Dataset entries:
• • •
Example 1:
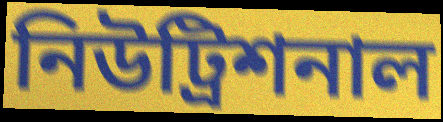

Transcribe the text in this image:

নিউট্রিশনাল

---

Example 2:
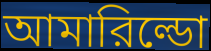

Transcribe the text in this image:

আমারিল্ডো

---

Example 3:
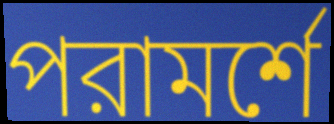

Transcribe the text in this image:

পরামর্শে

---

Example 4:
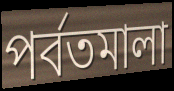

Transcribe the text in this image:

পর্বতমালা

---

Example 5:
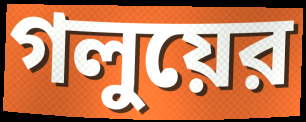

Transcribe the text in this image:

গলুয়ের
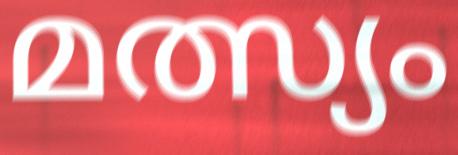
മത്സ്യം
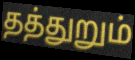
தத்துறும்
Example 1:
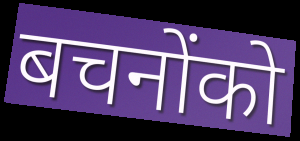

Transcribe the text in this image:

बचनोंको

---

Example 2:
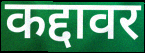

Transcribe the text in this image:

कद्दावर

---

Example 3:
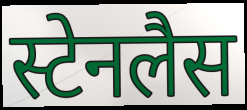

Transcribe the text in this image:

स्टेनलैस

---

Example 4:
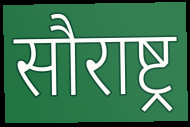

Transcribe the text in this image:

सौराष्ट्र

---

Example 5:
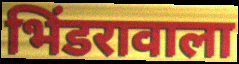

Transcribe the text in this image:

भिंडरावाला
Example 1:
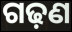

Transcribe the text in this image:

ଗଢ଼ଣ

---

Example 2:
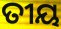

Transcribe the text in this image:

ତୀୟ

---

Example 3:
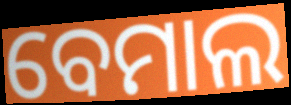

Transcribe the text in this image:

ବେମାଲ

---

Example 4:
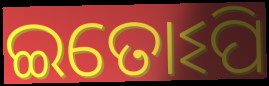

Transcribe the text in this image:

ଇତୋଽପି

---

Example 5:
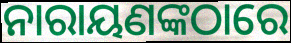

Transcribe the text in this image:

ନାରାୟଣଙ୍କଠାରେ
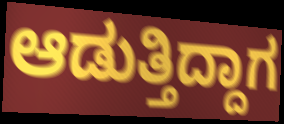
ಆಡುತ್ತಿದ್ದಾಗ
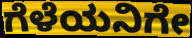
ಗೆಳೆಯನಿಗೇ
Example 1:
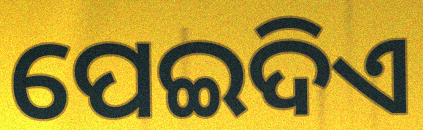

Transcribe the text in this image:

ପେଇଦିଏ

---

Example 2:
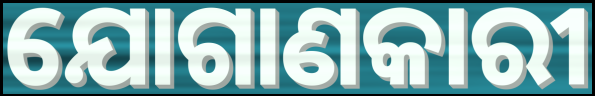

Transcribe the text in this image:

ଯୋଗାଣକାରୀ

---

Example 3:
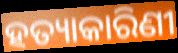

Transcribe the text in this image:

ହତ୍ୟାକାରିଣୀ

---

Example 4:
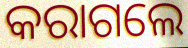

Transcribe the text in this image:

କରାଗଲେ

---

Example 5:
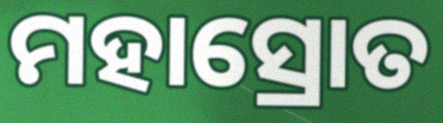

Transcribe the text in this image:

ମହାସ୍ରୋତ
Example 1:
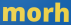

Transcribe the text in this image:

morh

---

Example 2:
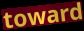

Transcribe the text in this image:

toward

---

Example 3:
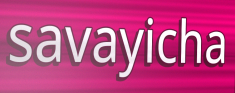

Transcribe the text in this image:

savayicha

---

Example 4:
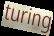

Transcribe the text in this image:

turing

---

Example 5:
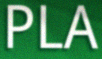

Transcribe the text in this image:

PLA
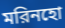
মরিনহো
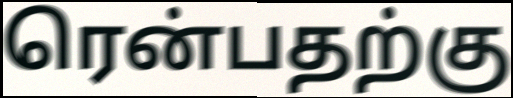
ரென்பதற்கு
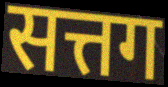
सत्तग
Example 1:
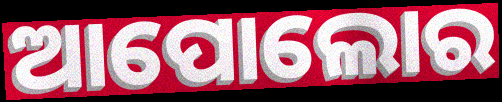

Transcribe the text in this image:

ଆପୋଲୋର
• • •
# ACTIVITY
What is needed is an exact reprint of every entry, pictures excluded.

# OUTPUT
Example 1:

Transcribe the text in this image:

নিউট্রিশনাল

---

Example 2:

Transcribe the text in this image:

আমারিল্ডো

---

Example 3:

Transcribe the text in this image:

পরামর্শে

---

Example 4:

Transcribe the text in this image:

পর্বতমালা

---

Example 5:

Transcribe the text in this image:

গলুয়ের
മത്സ്യം
தத்துறும்
Example 1:

Transcribe the text in this image:

बचनोंको

---

Example 2:

Transcribe the text in this image:

कद्दावर

---

Example 3:

Transcribe the text in this image:

स्टेनलैस

---

Example 4:

Transcribe the text in this image:

सौराष्ट्र

---

Example 5:

Transcribe the text in this image:

भिंडरावाला
Example 1:

Transcribe the text in this image:

ଗଢ଼ଣ

---

Example 2:

Transcribe the text in this image:

ତୀୟ

---

Example 3:

Transcribe the text in this image:

ବେମାଲ

---

Example 4:

Transcribe the text in this image:

ଇତୋଽପି

---

Example 5:

Transcribe the text in this image:

ନାରାୟଣଙ୍କଠାରେ
ಆಡುತ್ತಿದ್ದಾಗ
ಗೆಳೆಯನಿಗೇ
Example 1:

Transcribe the text in this image:

ପେଇଦିଏ

---

Example 2:

Transcribe the text in this image:

ଯୋଗାଣକାରୀ

---

Example 3:

Transcribe the text in this image:

ହତ୍ୟାକାରିଣୀ

---

Example 4:

Transcribe the text in this image:

କରାଗଲେ

---

Example 5:

Transcribe the text in this image:

ମହାସ୍ରୋତ
Example 1:

Transcribe the text in this image:

morh

---

Example 2:

Transcribe the text in this image:

toward

---

Example 3:

Transcribe the text in this image:

savayicha

---

Example 4:

Transcribe the text in this image:

turing

---

Example 5:

Transcribe the text in this image:

PLA
মরিনহো
ரென்பதற்கு
सत्तग
Example 1:

Transcribe the text in this image:

ଆପୋଲୋର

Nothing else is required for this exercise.